▶ _ABOUT THIS EXERCISE_:
Read the data that follows. Then repeat it exactly.
EXERCISE INPUT Start Marker
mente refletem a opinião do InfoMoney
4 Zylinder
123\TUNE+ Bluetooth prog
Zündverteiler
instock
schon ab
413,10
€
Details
EXERCISE INPUT End Marker
▶ _OUTPUT OF THE TASK_:
mente refletem a opinião do InfoMoney
4 Zylinder
123\TUNE+ Bluetooth prog
Zündverteiler
instock
schon ab
413,10
€
Details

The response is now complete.